だが最速になると止まる位置が定まらず時々地面に当たることがあった。
これは、もはや木刀などと呼べる重さではない。
これを振り下ろし地面に当たる前に止める事は至難の技と言える。
それも同じところで止めることは、強靱的、驚異的な力が必要なのである。
その時点での最速で振り出し位置と止める位置が一定に出来るたなら鉄輪を増やすのである。
その後、真剣に持ち替え抜きと収めを行う。
抜きの動作は居合いであろうが、何流であろうが殆ど同じである。
まず、左手を鞘に持って行きその後、右手を柄にもって行く。
左手の親指で鍔を弾き右手で剣を抜く、すべて、同じである。
後はいかに相手より早く抜くか、幻惑でも何でもして相手の動作を遅らせるかである。
龍一郎は真剣の修練も、ゆったりした速さから始める。
ゆっくりと腰を沈め左手を鞘に持って行き右手を柄にもって行く。
次に左手の親指で鍔を弾き右手でゆっくりと剣を抜く。
そして右へと剣先を回し止める、この剣先を止める位置が思い通りかを確かめる。
そして鞘に収める。この動作を序々に早くし繰り返すのである。
抜きと収めを早くする修練であるが、龍一郎は居合いの修練とは考えてはいなかった。
抜きの早さを目指しているが収めは抜きの修練回数を増やす為の早い収めとして修練していた。二の手、三の手へと繋げる抜刀術の修練である。

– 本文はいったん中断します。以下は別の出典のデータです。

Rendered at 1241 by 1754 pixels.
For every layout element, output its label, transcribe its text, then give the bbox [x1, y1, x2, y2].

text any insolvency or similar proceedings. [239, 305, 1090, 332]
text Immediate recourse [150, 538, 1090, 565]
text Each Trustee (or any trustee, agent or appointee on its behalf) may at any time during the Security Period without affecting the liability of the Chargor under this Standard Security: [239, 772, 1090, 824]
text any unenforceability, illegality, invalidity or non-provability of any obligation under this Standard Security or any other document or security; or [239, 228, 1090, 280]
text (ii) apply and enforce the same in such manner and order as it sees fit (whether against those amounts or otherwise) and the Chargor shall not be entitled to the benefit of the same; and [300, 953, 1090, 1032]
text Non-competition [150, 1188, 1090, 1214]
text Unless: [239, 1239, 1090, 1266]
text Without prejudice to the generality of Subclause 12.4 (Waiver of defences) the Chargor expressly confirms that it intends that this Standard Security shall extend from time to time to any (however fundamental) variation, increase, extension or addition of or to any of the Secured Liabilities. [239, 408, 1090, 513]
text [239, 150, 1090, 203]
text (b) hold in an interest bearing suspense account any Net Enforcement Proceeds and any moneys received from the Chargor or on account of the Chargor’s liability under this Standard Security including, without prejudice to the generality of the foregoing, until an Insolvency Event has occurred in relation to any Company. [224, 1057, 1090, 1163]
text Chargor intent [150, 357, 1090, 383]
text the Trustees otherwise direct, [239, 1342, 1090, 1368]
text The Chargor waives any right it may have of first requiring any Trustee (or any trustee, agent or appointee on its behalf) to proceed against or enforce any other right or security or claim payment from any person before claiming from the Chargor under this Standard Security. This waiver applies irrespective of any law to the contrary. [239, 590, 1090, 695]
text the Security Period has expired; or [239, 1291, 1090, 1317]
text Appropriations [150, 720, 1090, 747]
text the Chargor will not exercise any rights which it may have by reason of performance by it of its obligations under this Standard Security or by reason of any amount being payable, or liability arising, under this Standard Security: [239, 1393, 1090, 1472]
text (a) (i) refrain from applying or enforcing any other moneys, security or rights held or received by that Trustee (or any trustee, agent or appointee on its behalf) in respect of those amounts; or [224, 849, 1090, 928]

龍一郎の抜きは独創的である。まず両足が肩幅より少し開き気味で平行である点が異なる。
そして、腰を沈めながら左手で鞘を現在の単位で言うと5センチ程前に出す。
この仕草をゆっくりと腰を沈めながら相手に悟られぬように行う。
足が平行である事と、鞘を前に出すところが玄妙なる独創である。
その後、左の親指で鍔を弾き出しながら右手を柄に移動させる。
次に左手で柄を腰に引き付けると同時に腰を左に振りながら左足を下げる。
右手はその動作の中、抜きを行っている。
鞘の前出し、鞘の引き、腰の回転と左足の引き、これらが龍一郎独自の抜きの特徴である。
技の名称は「利前真流」と言い、剣の師匠・江戸藩邸剣稽古場師範が命名してくれたものである。
龍一郎が抜き打っていた刀の銘は「大典太光世」と言う。
刃の長さはニ尺一寸八分(66.1cm)で、平安時代の筑後(福岡県)の刀工、典太光世の手によるものである。身幅が広く比較的短い、因みに現代の世では天下五剣に数えられ国宝に指定されている。